Friday, November 9, 2018

Introduction to Oracle Digital Assistant Dialog Flow

Oracle Digital Assistant is a new name for Oracle Chatbot. Actually it is not only a new name - from now on chatbot functionality is extracted into separate cloud service - Oracle Digital Assistance (ODA) Cloud service. It runs separately now, not part of Oracle Mobile Cloud Service. I think this is a strong move forward - this should make ODA service lighter, easier to use and more attractive to someone who is not Oracle Mobile Cloud service customer.

I was playing around with dialog flow definition in ODA and would like to share few lessons learned. I extracted my bot definition from ODA and uploaded to GitHub repo for your reference.

When new bot is created in ODA service, first of all you need to define list of intents and provide sample phrases for each intent. Based on this information algorithm trains and creates machine learning model for user input classification:


ODA gives us a choice - to user simpler linguistics based model or machine learning algorithm. In my simple example I was using the first one:


Intent is assigned with entities:


Think about entity as about type, which defines single value of certain basic type or it can be a list of values. Entity will define type for dialog flow variables:


Key part in bot implementation - dialog flow. This is where you define rules how to handle intents and also how to process conversation context. Currently ODA doesn't provide UI interface to managed dialog flow, you will need to type rules by hand (probably if your bot logic is complex, you can create YAML structure outside of ODA). I would highly recommend to read ODA dialog flow guide, this is the most complex part of bot implementation - The Dialog Flow Definition.

Dialog flow definition is based on two main parts - context variables and states. Context variables - this is where you would define variables accessible in bot context. As you can see it is possible to use either basic types or our own defined type (entity). Type nlpresult is built-in type, variable of this type gets classified intent information:


States part defines sequence of stops (or dialogs), bot transitions from one stop to another during conversation with the user.

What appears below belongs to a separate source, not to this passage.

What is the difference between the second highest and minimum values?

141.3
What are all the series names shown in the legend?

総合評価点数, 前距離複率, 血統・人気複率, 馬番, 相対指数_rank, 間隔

Each stop points to certain component, there is number of built-in components and you could use custom component too (too call REST service for example). In the example below user types submit project hours, this triggers classification and result is handled by System.Intent, from where conversation flow starts - it goes to the dialog, where user should select project from the list. Until conversation flow stays in the context - we don't need to classify user input, because we treat user answers as input variables:


As soon as user selects project - flow transitions to the next stop selecttask, where we ask user to select task:


When task is selected - going to the next stop, to select time spent on this task. See how we are referencing previous answers in current prompt text. We can refer and display previous answer through expression:


Finally we ask a question - if user wants to type more details about task. By default all stops are executed in sequential order from top to bottom, if transition is empty - this means the next stop will execute - confirmtaskdetails in this case. Next stop will be conditional (System.ConditionEquals component), depending on user answer it will choose which stop to execute next:


If user chooses Yes - it will go to next stop, where user needs to type text (System.Text component):


At the end we print task logging information and ask if user wants to continue. If he answers No, we stop context flow, otherwise we ask user - what he wants to do next:


We are out of conversation context, when user types sentence - it will be classified to recognize new intent and flow will continue:


I hope this gives you good introduction about bot dialog flow implementation in Oracle Digital Assistant service.